When the Harper government left day scholars, like Jo-Anne Gottfriedson, out of the Indian Residential School settlement it opened the door for 101 bands to sue the feds. Gottfriedson, above, is seen above in late 2018 in the room where a priest abused her. Kenneth Jackson/N2N file photo

The federal government has asked the Federal Court of Appeal to overturn a recent court decision that could potentially help a specific group of forgotten residential schools survivors in their fight for justice after all these years.

Survivors known as “day scholars” won a court fight on Mar. 20 to obtain better access to a federal database of documents relating to Canada’s involvement with the residential schools. Read the decision here.

More than 130,000 historical documents, some handwritten, can only be meaningfully searched using search fields that Canada developed. The court ordered Canada to tell the day scholars what the search fields are.

Canada argued against providing the fields claiming they were designed to help its legal team in court – handing them over would “compromise its litigation privilege”.

It appealed the order Mar. 30. Read the appeal here.

There’s been no further action on the case and Canada continues to deny the day scholars a meaningful ability to find documents in the database about how the schools were run said Jo-Anne Gottfriedson, 68, who attended the former Kamloops Indian Residential School.

“We’d be able to assess and utilize those documents to create the truth,” said Gottfriedson, who was young girl at the school when a priest sexually abused her.

“[Canada] is not allowing the truth of history to be shared, not only us, as day scholars, but as Canadians and the world.”

Most of the Kamloops Indian Residential School is now being used by various Indigenous groups and the band. APTN file

Gottfriedson is the key plaintiff in what’s known as the “day scholars” class-action, a group of people who attended residential schools during the day and went home at night because they lived close by. Other students lived at the school. Their case is not to be confused with the separate day school class-action that was recently settled where those survivors attended residential schools that operated only during the day.

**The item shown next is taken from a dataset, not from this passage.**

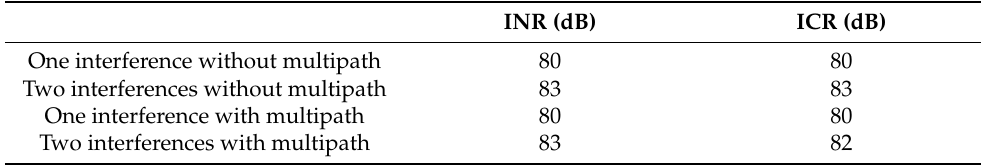
Table 5. ICR with STAP in different condition.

The day scholar class-action was first filed in 2012 and certified in 2015.

Like the day school survivors, the day scholars were left out of the historic apology in 2008 made by former prime minister Stephen Harper in the House of Commons.

“Trying to advance this justice for our day scholars is vital for our absolute wellness and the restoration of our language and culture,” said Gottfriedson.

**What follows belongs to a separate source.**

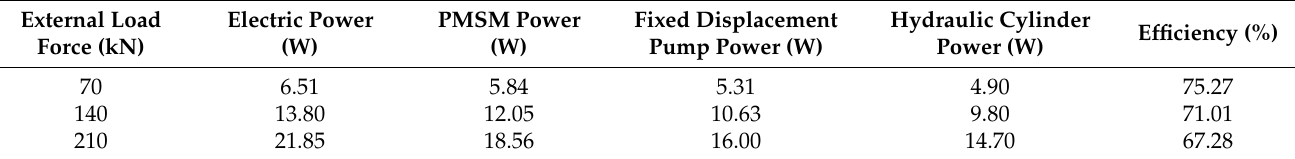
Table 2. Power values and transfer efficiency of energy states under different load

The class-action also includes a band class where more than 100 bands are also suing Canada for loss of culture and language.

Gottfriedson said it’s a fight she’s up for no matter how long it drags on.

“Whatever necessary steps that we need to seek justice we are going to do that,” she said.

After all, her late sister, Violet Gottfriedson, was also a plaintiff in the case and on her death bed made Jo-Anne promise to keep fighting on.

“She had that hope that we would have justice for our people. I’m going to continue to fight for justice for our people. We deserve it,” she said.

“The churches and Canada, especially Canada, have to be accountable for what they did… putting us in an institution that raped us of our language and culture.”

She said many of the remaining survivors are getting older and passing away.

“Our day scholars are dying,” she said.

She said the novel coronavirus has the ability to make matters much worse for those still waiting for justice.